A two hundred and eighty page tribute to the works of Gerry Anderson? There's no possible way this should work. And yet, somehow it does.
Gerry Anderson, for those who don't know, was a British gentlemen responsible for the creation of a number of SF TV shows that were aired in the sixties and seventies, series like "Thunderbirds", "Captain Scarlet" (both involving puppet characters, marionettes) and the later live-action "UFO" and "Space: 1999". Many are remembered fondly even today and influences show up in the oddest places (notably in the South Park guys marionette movie "Team America: World Police") and many a child who grew up during the "Doctor Who" years of television has quite a bit of Gerry Anderson-based TV under his or her belt as well.
As all of it was before my time, I've never seen any of those shows except in brief clips and so in theory a book like this should be absolutely lost on me. But the author manages to write an actual plot while simultaneously slathering references to those shows in every possible nook and cranny so that even if all the references go over my head (and they did, although I was aware they WERE references) I can still enjoy the story for what it is.
And what it is, is dark. We begin super in media res, with the earth having survived thirty years ago a war with the alien Myloki, who are never seen but are capable of taking over other human beings and turning them into zombie-like killers. In the process of doing that they also changed two other men into indestructible people, one of whom stayed a remorseless killing machine and the other was eventually broken free of his conditioning and helped end the war. In the wake of everything being broken, the secret organization went underground and basically bides its time making sure the aliens don't come back. Into this bumble a daffy older man in hobo clothing, while his Scotsman companion and fetching young future girl. Things go away and the older guy is shot in the head, while the others escape. End of story, perhaps, except that the older guy gets better, which makes them wonder if this new indestructible man is the advent of a new invasion.

◆ **DATA SECTION**:
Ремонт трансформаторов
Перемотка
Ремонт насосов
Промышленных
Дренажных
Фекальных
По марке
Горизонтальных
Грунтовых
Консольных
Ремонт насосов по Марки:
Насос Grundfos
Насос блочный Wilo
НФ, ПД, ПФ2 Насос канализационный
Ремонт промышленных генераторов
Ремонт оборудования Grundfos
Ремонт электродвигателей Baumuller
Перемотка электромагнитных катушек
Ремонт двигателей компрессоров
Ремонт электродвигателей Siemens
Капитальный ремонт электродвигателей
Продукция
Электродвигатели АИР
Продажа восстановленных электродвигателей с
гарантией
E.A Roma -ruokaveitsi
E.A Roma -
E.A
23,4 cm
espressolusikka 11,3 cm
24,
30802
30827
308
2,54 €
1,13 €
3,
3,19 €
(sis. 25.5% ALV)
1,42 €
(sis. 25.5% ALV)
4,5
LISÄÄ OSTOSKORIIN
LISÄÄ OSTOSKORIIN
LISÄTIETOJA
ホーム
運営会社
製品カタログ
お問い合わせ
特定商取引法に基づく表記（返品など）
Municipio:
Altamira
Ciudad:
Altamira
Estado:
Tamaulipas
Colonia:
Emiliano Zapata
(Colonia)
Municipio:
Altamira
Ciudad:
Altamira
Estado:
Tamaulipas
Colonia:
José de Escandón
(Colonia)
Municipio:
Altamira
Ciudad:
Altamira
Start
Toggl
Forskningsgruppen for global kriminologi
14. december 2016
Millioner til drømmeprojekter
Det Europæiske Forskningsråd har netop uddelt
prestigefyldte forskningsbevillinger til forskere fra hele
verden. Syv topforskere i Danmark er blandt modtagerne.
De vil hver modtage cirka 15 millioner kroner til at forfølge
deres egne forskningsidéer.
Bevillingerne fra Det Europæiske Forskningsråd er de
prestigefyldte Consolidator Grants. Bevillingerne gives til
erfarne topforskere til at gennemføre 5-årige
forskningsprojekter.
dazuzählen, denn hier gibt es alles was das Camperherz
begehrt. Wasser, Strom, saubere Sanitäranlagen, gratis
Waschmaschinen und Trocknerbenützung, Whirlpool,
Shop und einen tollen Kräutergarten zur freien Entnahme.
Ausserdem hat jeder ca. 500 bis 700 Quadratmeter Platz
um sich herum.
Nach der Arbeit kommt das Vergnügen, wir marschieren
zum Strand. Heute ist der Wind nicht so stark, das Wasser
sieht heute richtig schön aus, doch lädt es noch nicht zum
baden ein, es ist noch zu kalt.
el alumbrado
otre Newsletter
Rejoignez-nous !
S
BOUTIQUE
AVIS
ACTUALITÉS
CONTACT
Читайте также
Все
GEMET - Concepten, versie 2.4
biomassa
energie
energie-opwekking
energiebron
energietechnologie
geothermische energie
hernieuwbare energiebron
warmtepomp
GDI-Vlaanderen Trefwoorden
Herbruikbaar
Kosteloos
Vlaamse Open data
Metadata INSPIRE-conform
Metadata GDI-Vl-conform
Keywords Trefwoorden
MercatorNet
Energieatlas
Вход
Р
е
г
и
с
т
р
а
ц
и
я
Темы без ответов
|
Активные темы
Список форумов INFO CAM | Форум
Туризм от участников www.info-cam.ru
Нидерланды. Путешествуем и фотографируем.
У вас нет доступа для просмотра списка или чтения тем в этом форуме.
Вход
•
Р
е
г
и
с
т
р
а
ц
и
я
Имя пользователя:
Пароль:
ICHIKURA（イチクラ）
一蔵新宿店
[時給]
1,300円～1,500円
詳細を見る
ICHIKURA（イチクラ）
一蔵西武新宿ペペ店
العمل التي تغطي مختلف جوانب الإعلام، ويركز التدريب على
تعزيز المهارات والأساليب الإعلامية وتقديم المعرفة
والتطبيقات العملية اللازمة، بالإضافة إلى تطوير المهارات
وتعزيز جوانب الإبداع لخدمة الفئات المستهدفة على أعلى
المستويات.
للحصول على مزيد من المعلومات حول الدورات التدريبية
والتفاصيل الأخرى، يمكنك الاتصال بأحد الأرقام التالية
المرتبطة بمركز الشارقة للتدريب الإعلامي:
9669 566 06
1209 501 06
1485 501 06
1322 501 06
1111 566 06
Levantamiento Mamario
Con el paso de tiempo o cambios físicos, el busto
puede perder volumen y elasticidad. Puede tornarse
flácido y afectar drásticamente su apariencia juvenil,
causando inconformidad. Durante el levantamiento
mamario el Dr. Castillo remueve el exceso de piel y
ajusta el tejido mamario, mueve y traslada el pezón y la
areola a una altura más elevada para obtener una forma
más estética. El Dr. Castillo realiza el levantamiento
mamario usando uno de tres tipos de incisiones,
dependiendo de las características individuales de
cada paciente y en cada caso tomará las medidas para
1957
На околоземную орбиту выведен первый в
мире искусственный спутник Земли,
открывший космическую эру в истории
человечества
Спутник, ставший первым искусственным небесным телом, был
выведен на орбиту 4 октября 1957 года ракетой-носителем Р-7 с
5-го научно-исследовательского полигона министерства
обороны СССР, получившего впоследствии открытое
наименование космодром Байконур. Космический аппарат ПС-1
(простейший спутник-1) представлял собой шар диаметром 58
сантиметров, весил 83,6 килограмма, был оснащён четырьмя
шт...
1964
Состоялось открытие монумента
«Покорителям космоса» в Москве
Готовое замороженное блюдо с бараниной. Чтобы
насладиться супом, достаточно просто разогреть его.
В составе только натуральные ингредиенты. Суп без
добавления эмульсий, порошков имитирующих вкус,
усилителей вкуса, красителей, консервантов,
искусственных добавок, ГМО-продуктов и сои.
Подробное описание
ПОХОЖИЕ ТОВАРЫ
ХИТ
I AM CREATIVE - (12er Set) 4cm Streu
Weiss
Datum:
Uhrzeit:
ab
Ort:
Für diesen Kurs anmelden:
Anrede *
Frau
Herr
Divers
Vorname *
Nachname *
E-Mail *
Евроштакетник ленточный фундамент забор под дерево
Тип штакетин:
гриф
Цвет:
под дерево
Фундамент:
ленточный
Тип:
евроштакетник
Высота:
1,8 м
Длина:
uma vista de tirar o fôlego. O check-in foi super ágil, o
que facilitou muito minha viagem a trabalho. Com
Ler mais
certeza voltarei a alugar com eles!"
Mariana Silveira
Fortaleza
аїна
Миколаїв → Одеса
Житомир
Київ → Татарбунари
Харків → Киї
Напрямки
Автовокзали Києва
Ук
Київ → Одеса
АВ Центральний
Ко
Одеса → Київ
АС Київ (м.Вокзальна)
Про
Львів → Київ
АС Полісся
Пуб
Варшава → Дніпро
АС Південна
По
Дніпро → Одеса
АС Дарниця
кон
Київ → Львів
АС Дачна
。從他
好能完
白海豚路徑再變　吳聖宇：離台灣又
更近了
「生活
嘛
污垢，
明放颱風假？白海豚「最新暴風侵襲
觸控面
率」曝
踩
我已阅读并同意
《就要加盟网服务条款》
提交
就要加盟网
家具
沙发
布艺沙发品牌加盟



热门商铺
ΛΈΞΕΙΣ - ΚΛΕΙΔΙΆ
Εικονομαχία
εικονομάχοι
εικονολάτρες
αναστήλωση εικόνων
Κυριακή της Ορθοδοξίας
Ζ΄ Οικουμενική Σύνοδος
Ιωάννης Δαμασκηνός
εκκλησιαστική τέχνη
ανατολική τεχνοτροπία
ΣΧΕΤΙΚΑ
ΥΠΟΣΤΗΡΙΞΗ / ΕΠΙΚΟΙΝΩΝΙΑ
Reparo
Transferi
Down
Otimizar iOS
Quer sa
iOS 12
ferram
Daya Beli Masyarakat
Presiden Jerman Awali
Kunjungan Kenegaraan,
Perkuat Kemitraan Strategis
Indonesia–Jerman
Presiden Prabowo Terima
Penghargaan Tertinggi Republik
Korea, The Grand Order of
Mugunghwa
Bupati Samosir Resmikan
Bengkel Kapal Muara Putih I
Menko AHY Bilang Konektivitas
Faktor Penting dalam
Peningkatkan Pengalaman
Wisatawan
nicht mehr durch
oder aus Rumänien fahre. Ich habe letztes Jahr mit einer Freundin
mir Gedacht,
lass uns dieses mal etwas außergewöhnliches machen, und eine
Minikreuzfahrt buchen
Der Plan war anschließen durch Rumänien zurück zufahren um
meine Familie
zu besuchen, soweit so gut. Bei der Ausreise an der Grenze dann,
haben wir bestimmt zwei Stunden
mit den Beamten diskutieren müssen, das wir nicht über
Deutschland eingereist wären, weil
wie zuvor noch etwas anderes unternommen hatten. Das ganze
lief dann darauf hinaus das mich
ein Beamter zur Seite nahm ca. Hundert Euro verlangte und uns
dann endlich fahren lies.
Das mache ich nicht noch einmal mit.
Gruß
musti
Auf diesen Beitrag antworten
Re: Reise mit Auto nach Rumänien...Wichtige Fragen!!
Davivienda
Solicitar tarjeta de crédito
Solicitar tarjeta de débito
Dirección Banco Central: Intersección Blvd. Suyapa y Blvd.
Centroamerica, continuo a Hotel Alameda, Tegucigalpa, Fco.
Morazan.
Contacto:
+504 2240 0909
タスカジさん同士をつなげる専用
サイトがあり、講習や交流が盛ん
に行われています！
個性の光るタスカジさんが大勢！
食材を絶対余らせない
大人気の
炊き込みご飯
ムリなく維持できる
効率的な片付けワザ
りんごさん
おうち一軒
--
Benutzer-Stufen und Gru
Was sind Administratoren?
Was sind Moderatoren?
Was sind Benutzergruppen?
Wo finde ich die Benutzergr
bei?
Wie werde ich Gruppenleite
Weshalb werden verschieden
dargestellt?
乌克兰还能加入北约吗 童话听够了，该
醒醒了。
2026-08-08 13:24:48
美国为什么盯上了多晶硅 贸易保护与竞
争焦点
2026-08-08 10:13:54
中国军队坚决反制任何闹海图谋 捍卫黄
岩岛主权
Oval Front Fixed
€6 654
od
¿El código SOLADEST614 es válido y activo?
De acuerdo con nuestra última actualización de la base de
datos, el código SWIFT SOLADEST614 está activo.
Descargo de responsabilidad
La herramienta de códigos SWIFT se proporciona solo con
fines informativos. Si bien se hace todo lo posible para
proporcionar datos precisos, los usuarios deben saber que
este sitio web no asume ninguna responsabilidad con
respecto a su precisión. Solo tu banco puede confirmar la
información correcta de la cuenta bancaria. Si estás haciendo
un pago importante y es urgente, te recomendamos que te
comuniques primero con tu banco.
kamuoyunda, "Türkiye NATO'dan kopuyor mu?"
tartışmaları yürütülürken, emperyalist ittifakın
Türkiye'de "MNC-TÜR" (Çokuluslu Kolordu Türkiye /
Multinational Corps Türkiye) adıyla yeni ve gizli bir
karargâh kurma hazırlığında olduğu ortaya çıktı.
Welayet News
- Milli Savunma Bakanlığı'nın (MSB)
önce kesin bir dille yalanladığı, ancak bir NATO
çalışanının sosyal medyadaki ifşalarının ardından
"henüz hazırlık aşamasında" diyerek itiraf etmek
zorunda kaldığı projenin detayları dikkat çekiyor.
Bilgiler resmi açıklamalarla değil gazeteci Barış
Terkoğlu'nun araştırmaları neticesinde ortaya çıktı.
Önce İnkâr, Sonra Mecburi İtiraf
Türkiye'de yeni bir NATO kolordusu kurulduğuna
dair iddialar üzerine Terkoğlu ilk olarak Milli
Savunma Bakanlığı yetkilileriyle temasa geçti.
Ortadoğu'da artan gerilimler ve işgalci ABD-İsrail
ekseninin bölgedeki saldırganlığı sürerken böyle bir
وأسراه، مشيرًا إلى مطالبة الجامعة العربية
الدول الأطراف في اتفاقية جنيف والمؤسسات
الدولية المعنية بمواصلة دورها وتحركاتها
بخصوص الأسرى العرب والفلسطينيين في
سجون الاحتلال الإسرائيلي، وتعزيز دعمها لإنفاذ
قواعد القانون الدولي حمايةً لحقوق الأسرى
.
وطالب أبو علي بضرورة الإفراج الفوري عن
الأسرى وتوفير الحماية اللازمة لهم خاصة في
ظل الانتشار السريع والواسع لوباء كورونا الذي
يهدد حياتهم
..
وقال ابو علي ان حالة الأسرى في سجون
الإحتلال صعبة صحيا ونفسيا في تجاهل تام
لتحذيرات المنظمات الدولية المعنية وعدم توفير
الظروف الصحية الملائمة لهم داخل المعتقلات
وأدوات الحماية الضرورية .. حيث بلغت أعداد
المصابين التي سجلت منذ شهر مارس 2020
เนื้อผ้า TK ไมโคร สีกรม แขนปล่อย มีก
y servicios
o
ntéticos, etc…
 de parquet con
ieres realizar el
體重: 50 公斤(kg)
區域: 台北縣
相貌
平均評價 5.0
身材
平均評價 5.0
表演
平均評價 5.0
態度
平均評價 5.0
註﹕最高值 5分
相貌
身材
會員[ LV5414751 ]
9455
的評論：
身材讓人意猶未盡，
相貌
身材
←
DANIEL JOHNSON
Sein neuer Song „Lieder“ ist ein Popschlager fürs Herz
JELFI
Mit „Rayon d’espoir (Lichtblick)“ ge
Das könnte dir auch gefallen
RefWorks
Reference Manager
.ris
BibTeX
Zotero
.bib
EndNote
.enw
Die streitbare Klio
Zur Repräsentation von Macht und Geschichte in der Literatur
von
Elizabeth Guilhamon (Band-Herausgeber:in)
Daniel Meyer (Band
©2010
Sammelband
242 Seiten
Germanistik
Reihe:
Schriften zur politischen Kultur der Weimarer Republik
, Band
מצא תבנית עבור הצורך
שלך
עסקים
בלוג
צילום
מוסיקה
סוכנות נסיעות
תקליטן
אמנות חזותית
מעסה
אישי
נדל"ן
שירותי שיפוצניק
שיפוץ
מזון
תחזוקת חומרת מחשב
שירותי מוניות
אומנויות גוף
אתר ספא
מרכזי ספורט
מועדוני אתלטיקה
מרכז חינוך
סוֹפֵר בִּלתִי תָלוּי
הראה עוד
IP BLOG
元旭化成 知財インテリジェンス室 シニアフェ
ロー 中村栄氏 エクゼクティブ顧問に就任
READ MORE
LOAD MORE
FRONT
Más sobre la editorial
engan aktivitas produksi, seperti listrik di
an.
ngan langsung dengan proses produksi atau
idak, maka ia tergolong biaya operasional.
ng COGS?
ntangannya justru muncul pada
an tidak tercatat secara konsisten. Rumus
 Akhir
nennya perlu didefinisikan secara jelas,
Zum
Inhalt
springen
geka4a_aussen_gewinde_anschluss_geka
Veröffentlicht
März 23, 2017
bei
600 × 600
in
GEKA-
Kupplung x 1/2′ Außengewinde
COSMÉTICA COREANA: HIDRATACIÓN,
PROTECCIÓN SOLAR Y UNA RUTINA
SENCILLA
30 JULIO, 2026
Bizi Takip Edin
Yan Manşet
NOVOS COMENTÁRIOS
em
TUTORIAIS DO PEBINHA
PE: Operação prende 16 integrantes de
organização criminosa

◆ **TASKS TO COMPLETE**:
a – Reproduce the review of the Gerry Anderson tribute book from "Gerry Anderson, for" to "belt as well.".
b – Pick up the review of the Gerry Anderson tribute book after its last sentence and keep writing.
The rows aren't needed here.

◆ **YOUR RESPONSES**:
a –
Gerry Anderson, for those who don't know, was a British gentlemen responsible for the creation of a number of SF TV shows that were aired in the sixties and seventies, series like "Thunderbirds", "Captain Scarlet" (both involving puppet characters, marionettes) and the later live-action "UFO" and "Space: 1999". Many are remembered fondly even today and influences show up in the oddest places (notably in the South Park guys marionette movie "Team America: World Police") and many a child who grew up during the "Doctor Who" years of television has quite a bit of Gerry Anderson-based TV under his or her belt as well.

b –
A story like this could probably only have been told with the Second Doctor, combining everyone's favorite star of bases under siege with a globe-trotting adventure sense, fighting against entrenched military minds before gradually turning them over to his way of thinking. Normally a story like this would have the thin veneer of "It's only children's SF" and play the game by making it a breezy romp and a drinking game of "spot the references" before wrapping it all up neatly.
The author doesn't do that here, instead going right for the jugular immediately. Not only is the Doctor shot in the head, he decides to run Jamie and Zoe, everyone's favorite pair of youthful time-traveling heroes, through the wringer something fierce. Zoe is put in a slave situation of constantly doing the maths before falling in love and having her heart broken in the space of about twenty pages, while Jamie gets the even shorter end of the stick and basically goes mad thinking that the Doctor is dead. It becomes almost alarming at several points seeing how far the author pushes the characters and st times it's difficult to reconcile the memory of cheery and petite Wendy Padbury on TV with the book's images of her both contemplating and attempting suicide. Jamie fares even worse, not only coming close to killing people at several points but turning savage and even mutilating someone in an attempt to escape. But despite the disturbing lengths the characters go, on the one hand it's actually gripping to read someone attempting to do something with these people as opposed to just coasting on our memories of them. Sometimes when reading the Past Doctor Adventures, it feels like you're reading the actor's just putting their paces through a script instead of seeing the characters as people being put in stressful situations. This trends more toward the latter for once and it's welcome, coming closer to the more adult sensibilities of the New Adventures and how they treated Ace, using the TV models as a starting point and extrapolating from there.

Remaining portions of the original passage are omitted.